Because sending children to private schools and some expensive activities is a choice, not a mandate. The circumstances change, and you are allowed to reevaluate. Even married parents sometimes decide to take their children out of private school. When you separate, you have more expenses. A 156,000 salary will imply 1,256 a month or 304,000 pounds in 20 years of child maintenance payments. If 304,000 is not enough to raise a child (without considering the resident parent's contribution), we have bigger problems. If think that saying that you need more than 304,000 + resident parent contributions to raise a child is pure greed.

mobear · 23/01/2023 17:16

@taxpayer1 The detrimental affect the split has on the child should be as limited as possible. If the father is on, say, £500,000 a year that’s £22,000 a month, you think it’s fair then that the mother should receive £1,200 and put the child through the upheaval of changing schools? You are perpetuating sexist prejudices.

taxpayer1 · 23/01/2023 18:16

mobear · 23/01/2023 17:16

@taxpayer1 The detrimental affect the split has on the child should be as limited as possible. If the father is on, say, £500,000 a year that’s £22,000 a month, you think it’s fair then that the mother should receive £1,200 and put the child through the upheaval of changing schools? You are perpetuating sexist prejudices.

Material provided.
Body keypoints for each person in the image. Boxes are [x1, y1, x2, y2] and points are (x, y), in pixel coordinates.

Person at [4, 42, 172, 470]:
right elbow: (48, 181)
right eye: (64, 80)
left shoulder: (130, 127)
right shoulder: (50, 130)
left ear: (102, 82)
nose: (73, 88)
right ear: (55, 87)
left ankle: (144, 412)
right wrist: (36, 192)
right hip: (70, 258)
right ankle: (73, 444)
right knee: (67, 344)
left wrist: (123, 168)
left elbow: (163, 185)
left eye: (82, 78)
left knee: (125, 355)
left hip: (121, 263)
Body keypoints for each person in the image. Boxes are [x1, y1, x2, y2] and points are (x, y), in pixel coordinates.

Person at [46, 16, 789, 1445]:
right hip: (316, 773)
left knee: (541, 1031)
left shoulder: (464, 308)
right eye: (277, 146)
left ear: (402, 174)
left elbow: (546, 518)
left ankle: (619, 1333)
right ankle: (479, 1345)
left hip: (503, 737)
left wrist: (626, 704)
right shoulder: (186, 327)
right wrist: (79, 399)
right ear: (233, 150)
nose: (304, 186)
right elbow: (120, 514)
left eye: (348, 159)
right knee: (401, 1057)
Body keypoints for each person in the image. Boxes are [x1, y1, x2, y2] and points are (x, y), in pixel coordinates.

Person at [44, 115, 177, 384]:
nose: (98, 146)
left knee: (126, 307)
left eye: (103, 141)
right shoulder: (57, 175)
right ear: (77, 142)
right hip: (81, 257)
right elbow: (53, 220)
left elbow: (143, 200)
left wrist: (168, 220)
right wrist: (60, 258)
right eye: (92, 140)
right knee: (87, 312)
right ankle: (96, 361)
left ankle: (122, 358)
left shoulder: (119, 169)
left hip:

Problems to solve.
• A. Answer these about the forum posts on child maintenance:
(i) What monthly payment does the first post say a 156,000 salary will imply?
(ii) What yearly income does mobear use as an example for the father?
(iii) What monthly amount does mobear say the mother would receive?
• B. List every distinct amount of money mentioned in the forum posts on child maintenance.
The items have nothing to do with the text.

Solutions to the tasks.
• A.
(i) 1,256 a month
(ii) £500,000 a year
(iii) £1,200

• B.
156,000
1,256
304,000
£500,000
£22,000
£1,200